Basée à Badikaha, dans le département de Niakara (Centre-Nord, région du Hambol), cette entreprise spécialisée dans la production, le conditionnement et l’exportation de mangues fraîches a connu une croissance notable, passant d’environ 15 à 20 conteneurs par saison à ses débuts en 2021 à près de 30 à 40 depuis 2024. Toutefois, cette dynamique est aujourd’hui freinée par des contraintes exogènes, notamment un calendrier national jugé inadapté aux zones précoces telles que Badikaha, Tafiré, Niédiékaha et Niakara.
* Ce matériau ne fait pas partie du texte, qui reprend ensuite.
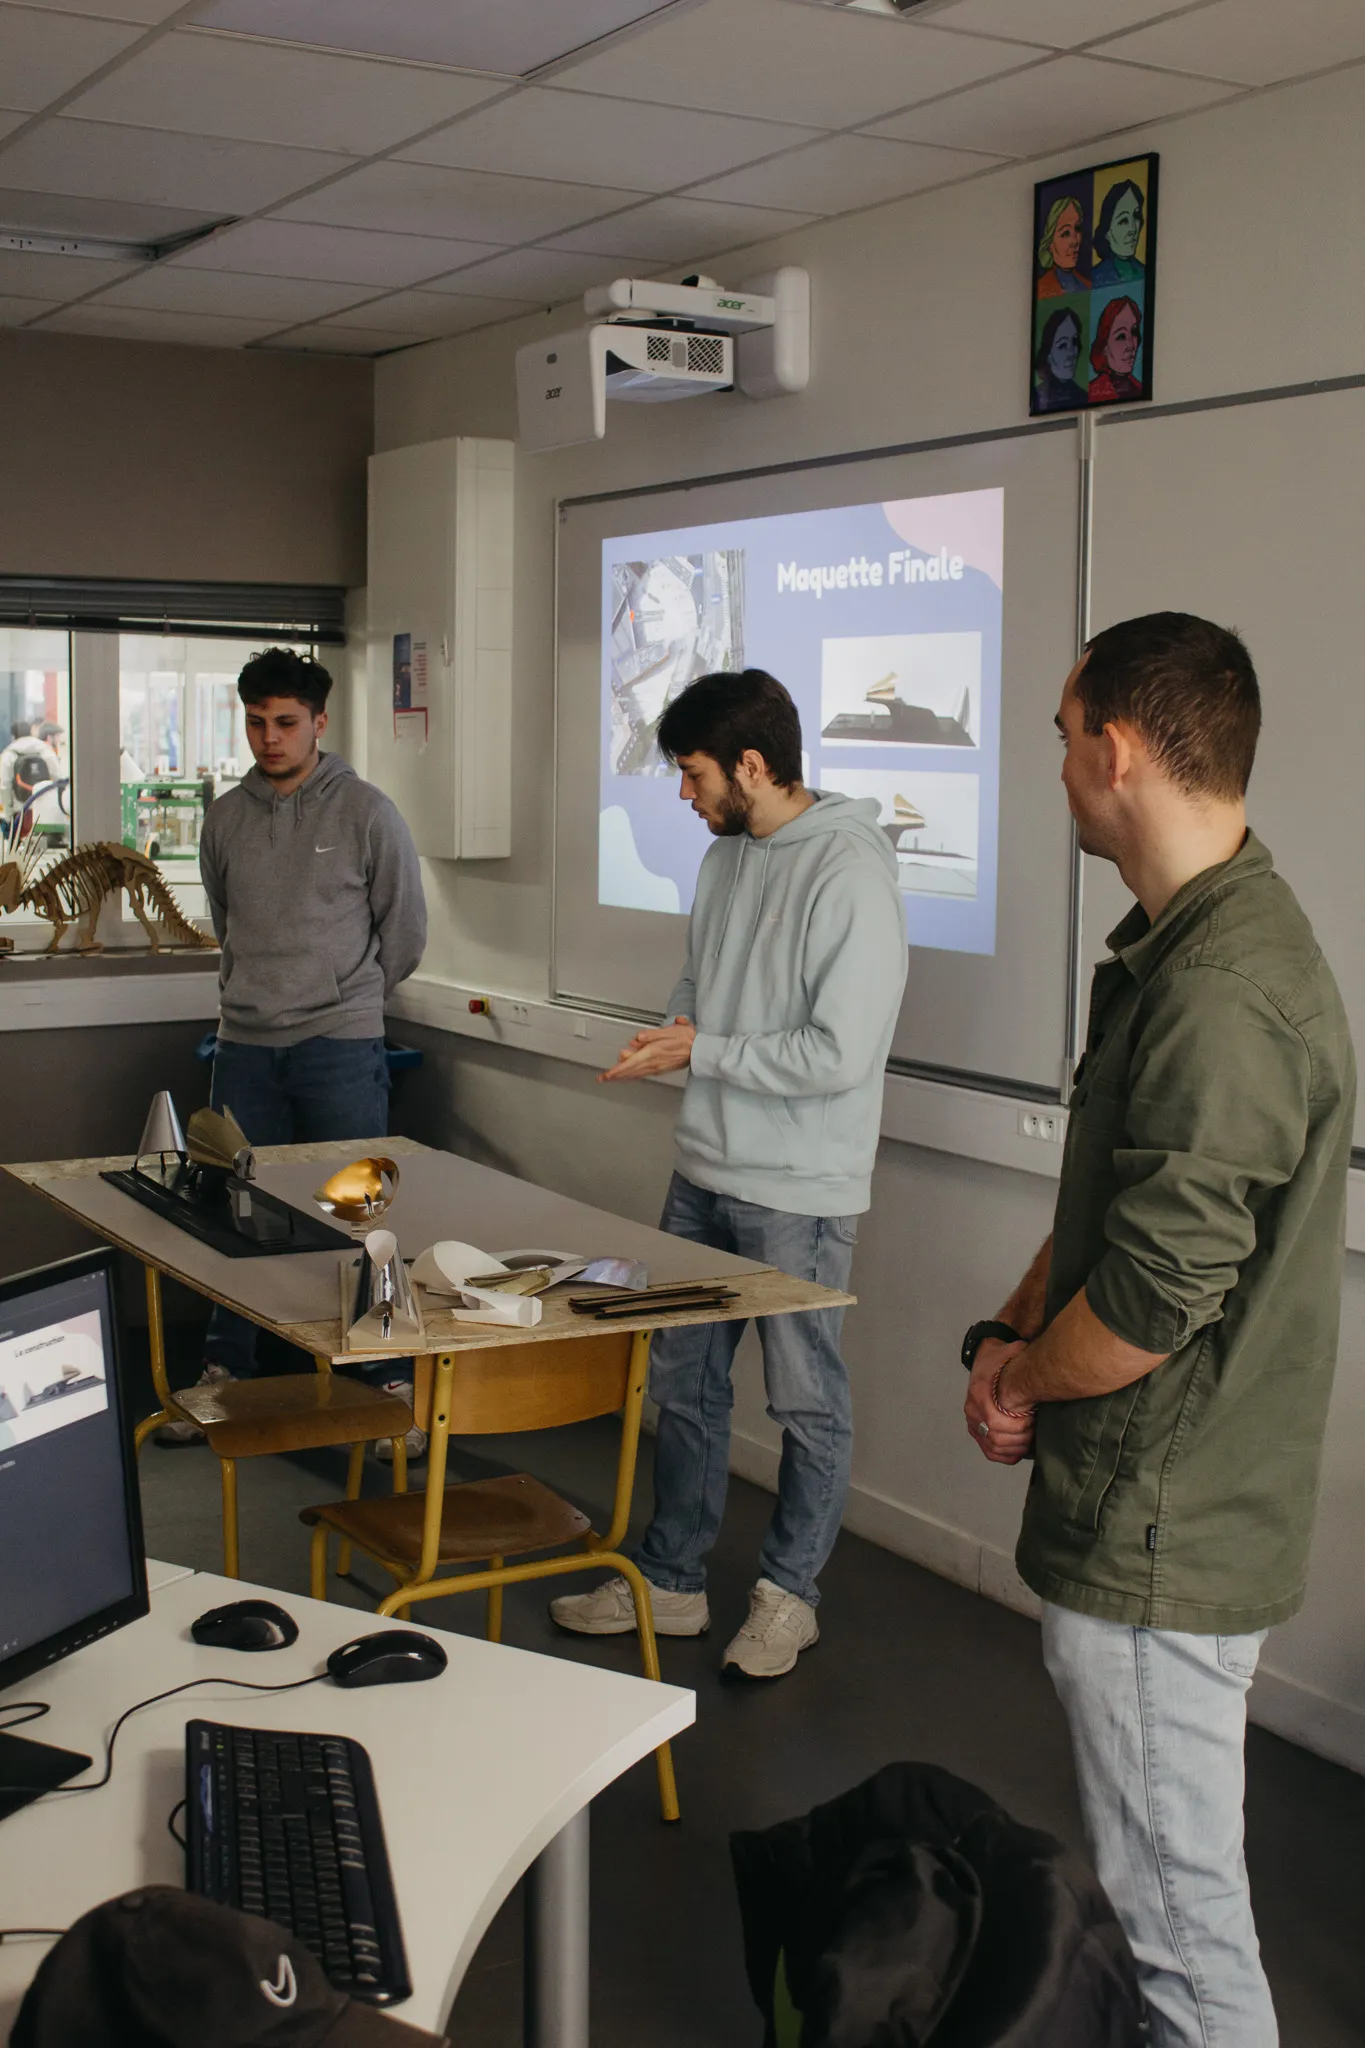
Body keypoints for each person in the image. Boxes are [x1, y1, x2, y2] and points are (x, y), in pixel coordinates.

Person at [962, 613, 1355, 2047]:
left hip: (1160, 1536)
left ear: (1117, 749)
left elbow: (1148, 1298)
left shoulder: (1224, 990)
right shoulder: (1186, 947)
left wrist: (1020, 1374)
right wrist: (1009, 1325)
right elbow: (1121, 1216)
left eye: (1064, 736)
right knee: (1169, 1907)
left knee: (1184, 1939)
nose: (1057, 764)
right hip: (1152, 1515)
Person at [552, 668, 908, 1678]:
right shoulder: (722, 859)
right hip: (703, 1172)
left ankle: (789, 1597)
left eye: (694, 772)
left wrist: (700, 1050)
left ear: (751, 765)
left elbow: (839, 1053)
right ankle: (669, 1581)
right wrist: (668, 1036)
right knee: (685, 1386)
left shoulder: (849, 872)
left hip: (798, 1190)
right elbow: (698, 991)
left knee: (805, 1403)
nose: (683, 793)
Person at [156, 647, 427, 1452]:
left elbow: (404, 931)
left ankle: (386, 1381)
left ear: (318, 722)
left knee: (360, 1217)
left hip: (340, 1044)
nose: (269, 738)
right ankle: (226, 1373)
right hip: (244, 1045)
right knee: (235, 1214)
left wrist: (349, 999)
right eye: (255, 723)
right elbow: (227, 921)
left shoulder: (367, 812)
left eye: (284, 722)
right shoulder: (225, 818)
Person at [1088, 295, 1143, 403]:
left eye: (1134, 332)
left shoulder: (1140, 388)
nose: (1131, 345)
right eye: (1121, 336)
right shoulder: (1091, 393)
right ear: (1104, 347)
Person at [1092, 178, 1146, 287]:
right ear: (1107, 232)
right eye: (1123, 221)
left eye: (1136, 216)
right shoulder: (1094, 278)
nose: (1133, 229)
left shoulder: (1145, 272)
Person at [1032, 307, 1088, 411]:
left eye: (1074, 342)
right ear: (1048, 353)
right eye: (1062, 345)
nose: (1071, 353)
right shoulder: (1035, 398)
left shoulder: (1084, 397)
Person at [1036, 195, 1091, 298]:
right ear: (1050, 243)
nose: (1075, 241)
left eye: (1077, 228)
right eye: (1065, 233)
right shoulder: (1041, 290)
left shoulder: (1088, 285)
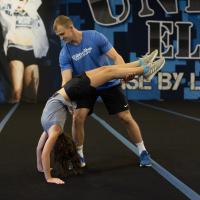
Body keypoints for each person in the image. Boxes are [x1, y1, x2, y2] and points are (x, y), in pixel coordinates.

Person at [37, 55, 165, 184]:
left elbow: (44, 152)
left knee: (107, 70)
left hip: (72, 91)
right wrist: (44, 172)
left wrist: (45, 173)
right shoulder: (50, 131)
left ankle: (141, 64)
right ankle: (144, 69)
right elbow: (41, 151)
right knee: (108, 72)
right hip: (70, 90)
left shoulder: (52, 132)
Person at [53, 15, 159, 168]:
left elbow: (116, 57)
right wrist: (67, 99)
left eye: (62, 34)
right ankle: (79, 156)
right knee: (78, 117)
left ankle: (143, 151)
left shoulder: (95, 37)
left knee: (125, 117)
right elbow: (66, 81)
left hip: (108, 82)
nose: (61, 38)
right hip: (86, 87)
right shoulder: (65, 53)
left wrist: (125, 73)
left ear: (71, 27)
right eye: (58, 36)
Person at [0, 0, 49, 103]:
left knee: (32, 97)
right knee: (16, 93)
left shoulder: (33, 5)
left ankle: (27, 119)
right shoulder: (6, 3)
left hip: (31, 51)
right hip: (15, 48)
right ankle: (10, 117)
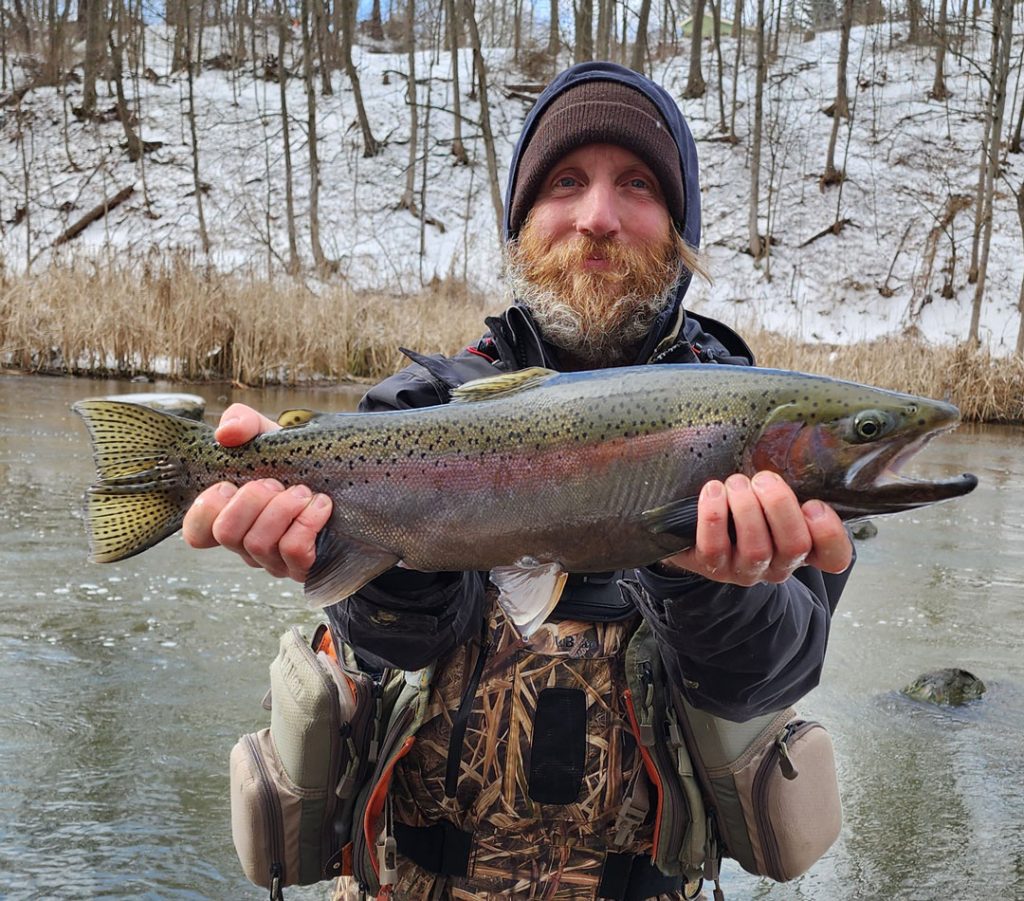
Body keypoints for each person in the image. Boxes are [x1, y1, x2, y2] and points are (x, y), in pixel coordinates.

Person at [184, 61, 853, 900]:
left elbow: (778, 666)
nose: (598, 217)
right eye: (566, 182)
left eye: (638, 184)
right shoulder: (421, 408)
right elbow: (387, 645)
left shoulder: (748, 424)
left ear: (681, 230)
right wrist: (344, 554)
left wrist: (708, 578)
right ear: (521, 225)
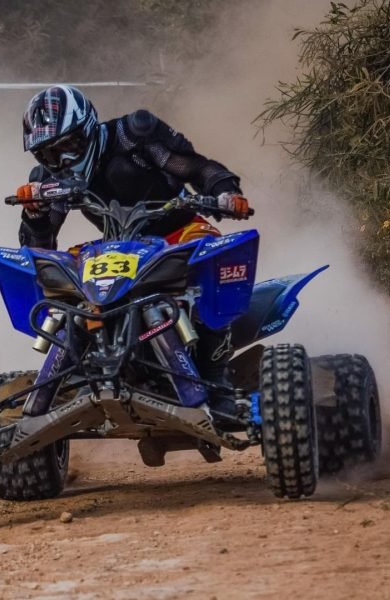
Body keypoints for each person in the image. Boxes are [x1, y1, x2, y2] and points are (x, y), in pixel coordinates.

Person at [16, 85, 251, 415]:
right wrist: (35, 214)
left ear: (88, 128)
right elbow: (38, 250)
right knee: (63, 273)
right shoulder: (46, 180)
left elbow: (196, 168)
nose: (63, 161)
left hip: (179, 233)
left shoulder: (132, 135)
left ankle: (216, 379)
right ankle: (77, 373)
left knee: (212, 256)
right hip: (118, 247)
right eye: (49, 155)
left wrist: (226, 192)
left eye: (68, 146)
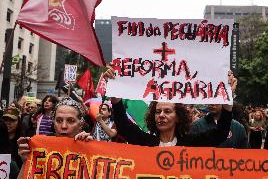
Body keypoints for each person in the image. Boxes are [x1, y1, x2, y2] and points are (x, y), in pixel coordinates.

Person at [103, 67, 236, 147]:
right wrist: (115, 94)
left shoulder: (191, 142)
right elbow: (123, 126)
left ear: (178, 117)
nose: (161, 115)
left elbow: (220, 134)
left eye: (167, 111)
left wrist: (227, 101)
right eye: (158, 112)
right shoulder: (145, 141)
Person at [17, 97, 93, 179]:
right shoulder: (41, 149)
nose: (64, 126)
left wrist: (90, 151)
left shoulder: (89, 146)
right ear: (53, 122)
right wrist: (26, 162)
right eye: (59, 120)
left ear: (81, 124)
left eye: (70, 121)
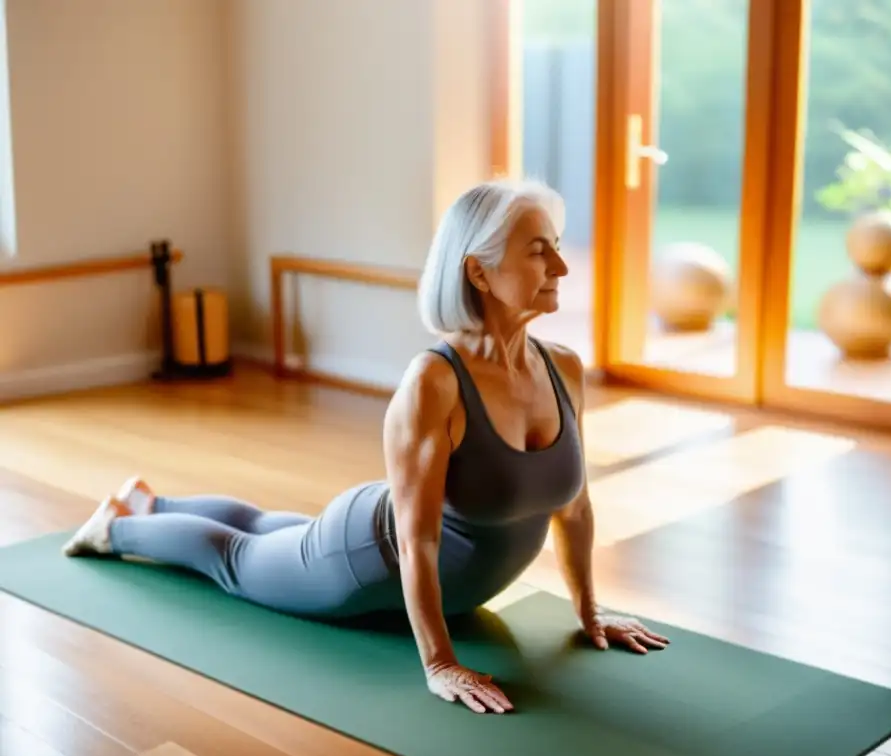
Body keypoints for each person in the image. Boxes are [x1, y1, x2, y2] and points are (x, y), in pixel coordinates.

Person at [61, 178, 670, 715]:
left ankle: (150, 501)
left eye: (558, 248)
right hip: (360, 558)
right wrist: (438, 662)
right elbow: (417, 540)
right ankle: (112, 530)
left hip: (409, 545)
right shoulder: (434, 382)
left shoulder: (562, 367)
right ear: (478, 271)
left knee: (264, 523)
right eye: (540, 253)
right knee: (238, 559)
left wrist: (589, 614)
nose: (561, 269)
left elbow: (576, 508)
Selon M. Coulibaly, les localités de Badikaha, Tafiré et Niakara enregistrent une maturation plus rapide des fruits, bien avant l’ouverture officielle de la campagne de commercialisation, généralement fixée à la fin du mois de mars, en fonction des zones septentrionales comme Korhogo et Ferkessédougou. Cette situation engendre des pertes significatives dans les vergers, en raison de la dégradation de la qualité des fruits.
« Cette année 2026, nous avons plaidé avec insistance pour une ouverture officielle de la campagne fixée au 20 mars ; toutefois, celle-ci n’a été effective que le 28 mars », a-t-il confié.
À ces contraintes s’ajoutent des facteurs climatiques et phytosanitaires, notamment l’arrivée précoce des pluies ainsi que la prolifération des mouches des fruits, susceptibles d’entraîner le rejet des cargaisons sur les marchés européens.
Face à ces défis, Oriane Fruits envisage de réduire ses exportations à 25 à 30 conteneurs en 2026, plaidant pour une meilleure prise en compte des spécificités régionales dans la régulation de la filière.